Headline.co.id, Jakarta ~ Badan Meteorologi, Klimatologi, dan Geofisika (BMKG) melaporkan bahwa sebagian wilayah Indonesia, terutama di bagian selatan, mulai memasuki musim kemarau. Hal ini ditandai dengan penurunan curah hujan yang signifikan. Fenomena ini juga menyebabkan suhu udara terasa lebih dingin, atau dikenal sebagai bediding, terutama pada malam hingga dini hari di daerah dataran tinggi.
BMKG mencatat suhu minimum ekstrem terjadi di Manggarai, Nusa Tenggara Timur, dengan suhu mencapai 9,4 derajat Celsius pada 7 Juni 2026. Sementara itu, Wonosobo mengalami suhu rendah hingga 16,9 derajat Celsius pada 8 Juni 2026. Dalam laporan InfoBMKG pada Sabtu, 13 Juni 2026, dijelaskan bahwa fenomena ini berkaitan dengan penguatan Monsun Australia yang membawa massa udara lebih kering dan dingin ke wilayah Indonesia bagian selatan, menimbulkan sensasi udara dingin menusuk pada malam hari.

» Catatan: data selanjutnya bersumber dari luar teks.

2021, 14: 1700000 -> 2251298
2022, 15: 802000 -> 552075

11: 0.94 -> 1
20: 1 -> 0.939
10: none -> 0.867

BMKG juga menyebutkan bahwa dinamika atmosfer global dan regional masih aktif memengaruhi kondisi cuaca di Indonesia. Fenomena El Niño–Southern Oscillation (ENSO) terpantau berada dalam kecenderungan fase hangat di Samudra Pasifik tropis bagian tengah hingga timur, dengan indeks Niño 3.4 positif 0,81 dan SOI minus 22,3. Selain itu, Madden Julian Oscillation (MJO) berada pada fase gelombang yang tetap berpotensi aktif dan memengaruhi pembentukan awan hujan di sejumlah wilayah, terutama Kalimantan dan sebagian kawasan timur Indonesia.
Gelombang atmosfer seperti Kelvin dan Rossby ekuatorial juga turut berkontribusi terhadap peningkatan aktivitas hujan di berbagai wilayah, termasuk Sumatra, Jawa, Kalimantan, Sulawesi, hingga Nusa Tenggara. BMKG mencatat adanya sirkulasi siklonik di Kalimantan Tengah yang memicu pola konvergensi dan perlambatan angin, sehingga meningkatkan potensi hujan lebat di sekitarnya.

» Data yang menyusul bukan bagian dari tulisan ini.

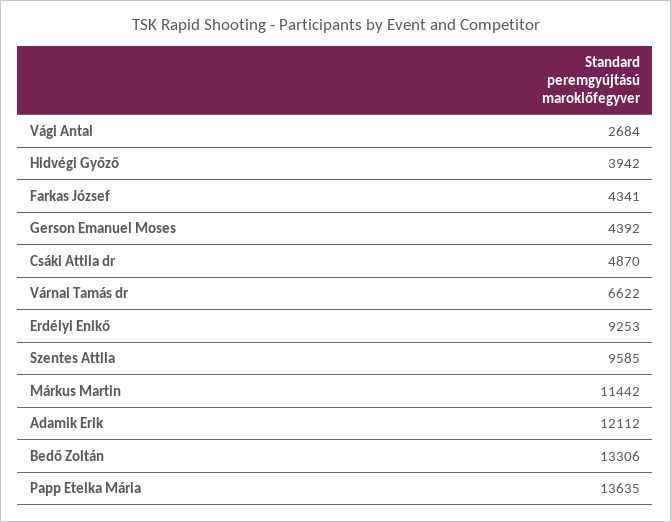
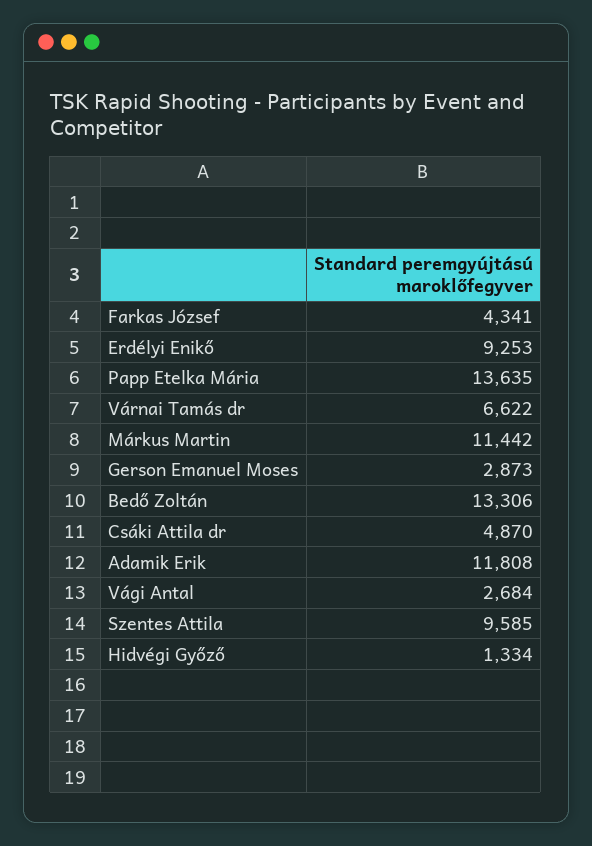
Hidvégi Győző: 3942 -> 1334
Gerson Emanuel Moses: 4392 -> 2873
Adamik Erik: 12112 -> 11808

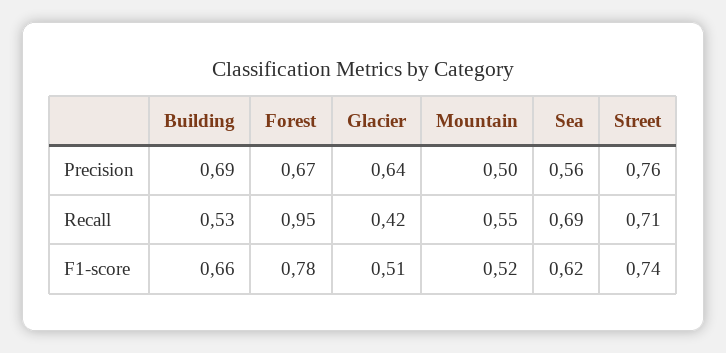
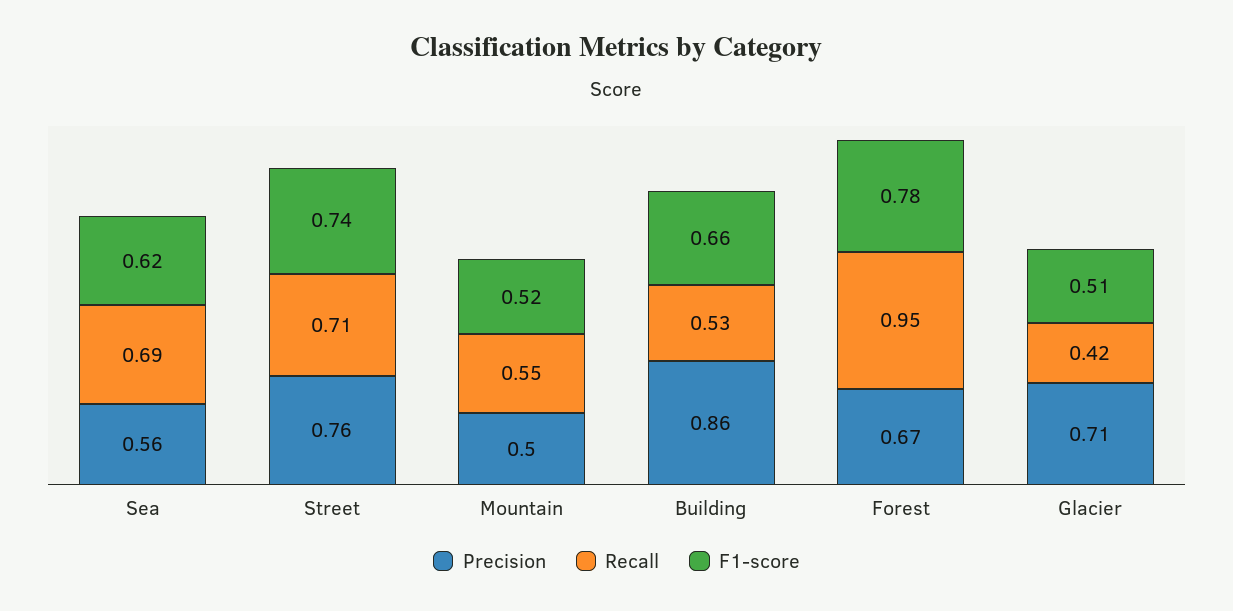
Precision, Building: 0.69 -> 0.86
Precision, Glacier: 0.64 -> 0.71

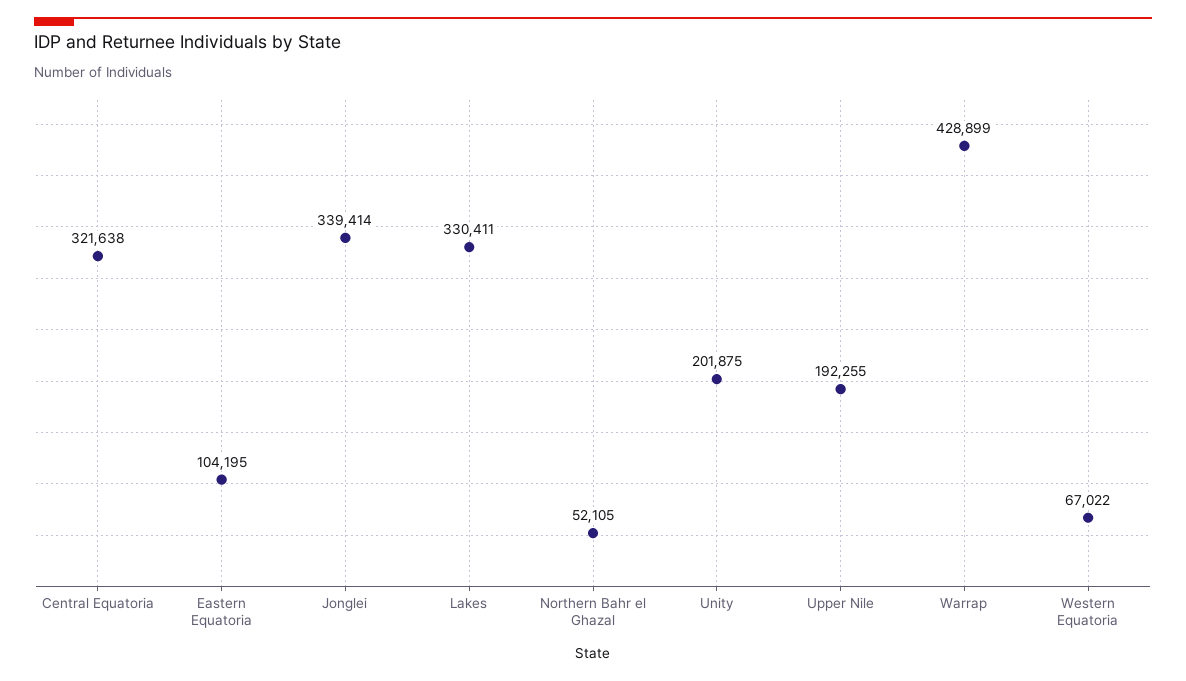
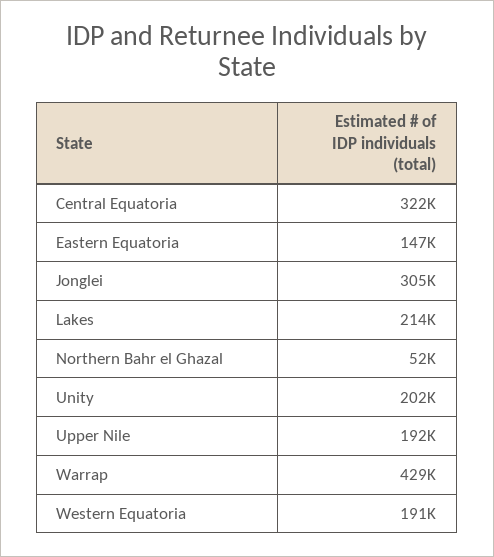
Eastern Equatoria: 104195 -> 147000
Jonglei: 339414 -> 305000
Lakes: 330411 -> 214000
Western Equatoria: 67022 -> 191000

Meskipun sebagian wilayah mulai memasuki musim kemarau, BMKG sebelumnya mencatat hujan dengan intensitas tinggi masih terjadi di beberapa daerah. Pada periode 8–10 Juni 2026, curah hujan cukup signifikan terjadi di Sumatra Barat dengan 128 mm/hari, Kalimantan Timur 108 mm/hari, Kalimantan Tengah 101 mm/hari, Papua Tengah 94 mm/hari, dan Riau 71 mm/hari.
BMKG memperkirakan bahwa dalam periode 12–18 Juni 2026, kondisi cuaca umumnya akan berada pada kategori cerah berawan hingga hujan lebat. Sejumlah wilayah masih berpotensi mengalami hujan lebat hingga sangat lebat yang dapat disertai kilat, petir, dan angin kencang. Wilayah yang masuk kategori waspada lain Sumatra Utara, Kepulauan Bangka Belitung, Banten, Jawa Barat, Sulawesi, serta Papua Pegunungan.

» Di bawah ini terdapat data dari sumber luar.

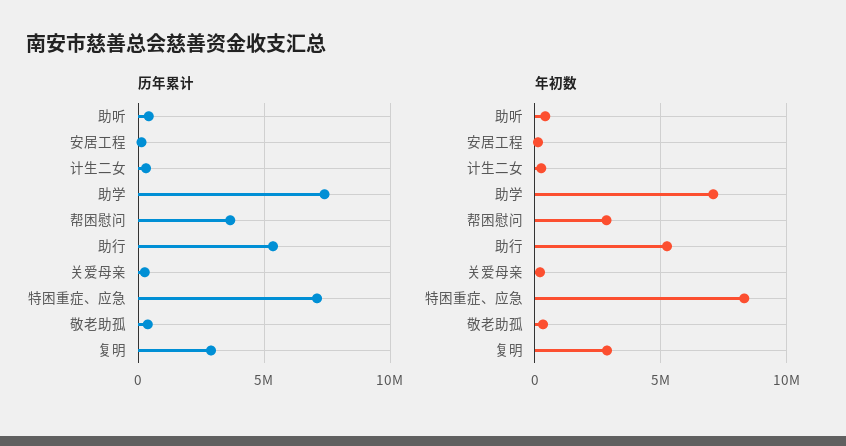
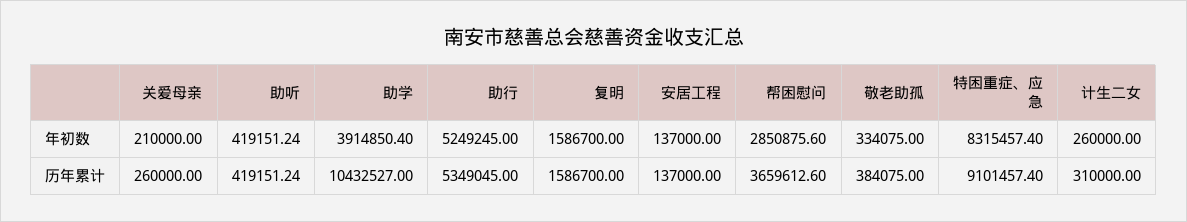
历年累计, 助学: 7500000 -> 10432527
历年累计, 特困重症、应急: 7000000 -> 9101457.4
历年累计, 复明: 3000000 -> 1586700
年初数, 助学: 7000000 -> 3914850.4
年初数, 复明: 3000000 -> 1586700

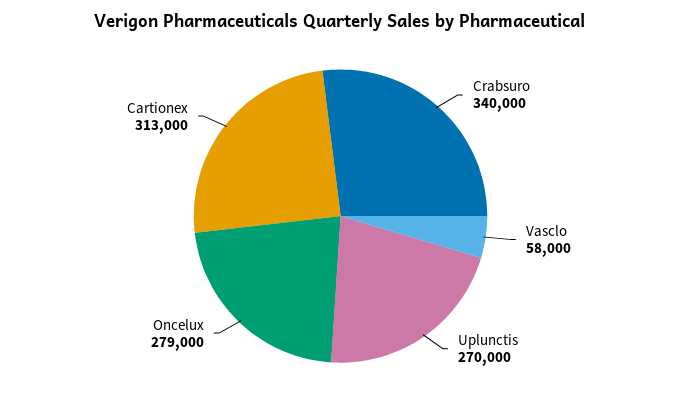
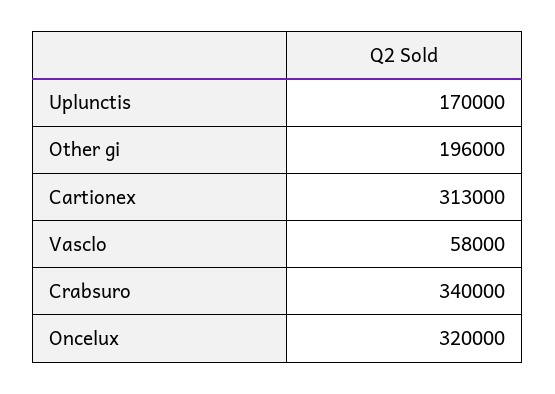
Uplunctis: 270000 -> 170000
Oncelux: 279000 -> 320000
Other gi: none -> 196000

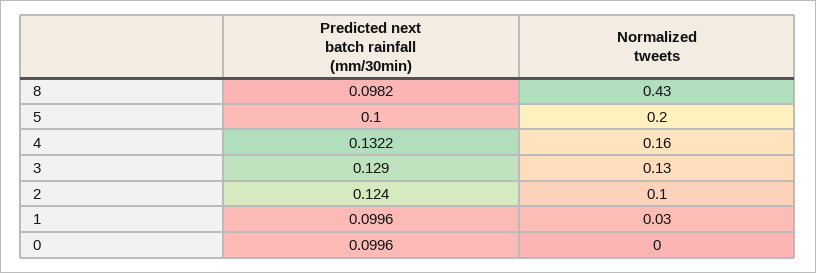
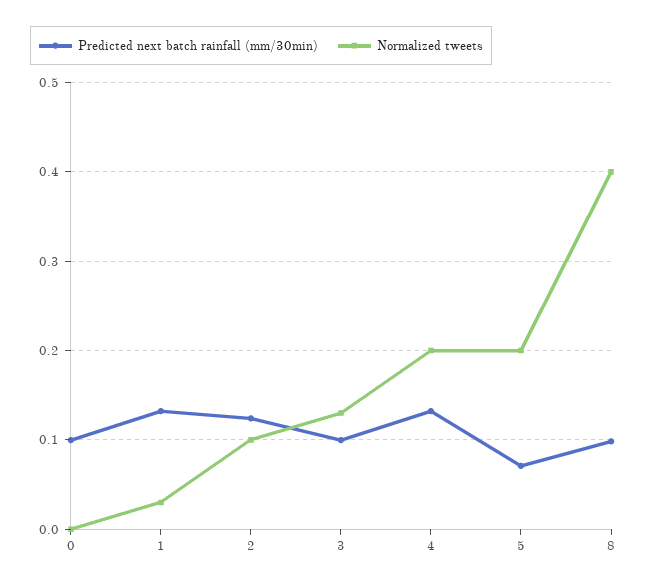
Normalized tweets, 8: 0.43 -> 0.4
Predicted next batch rainfall (mm/30min), 5: 0.1 -> 0.07
Normalized tweets, 4: 0.16 -> 0.2
Predicted next batch rainfall (mm/30min), 3: 0.129 -> 0.1
Predicted next batch rainfall (mm/30min), 1: 0.0996 -> 0.13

Melalui keterangan resminya, BMKG mengimbau masyarakat untuk tetap waspada terhadap perubahan cuaca yang dapat terjadi secara cepat. Masyarakat juga diminta menjaga kondisi tubuh selama musim kemarau dengan mencukupi kebutuhan cairan, menghemat air, serta menggunakan pelindung saat beraktivitas di luar ruangan. BMKG menegaskan pentingnya pemantauan informasi cuaca secara berkala melalui kanal resmi seperti situs BMKG, aplikasi Info BMKG, serta media sosial resmi lembaga tersebut. “Cuaca dapat berubah sewaktu-waktu. Masyarakat diharapkan tetap siaga terhadap potensi hujan lebat, petir, dan angin kencang yang dapat memicu bencana hidrometeorologi,” demikian imbauan BMKG.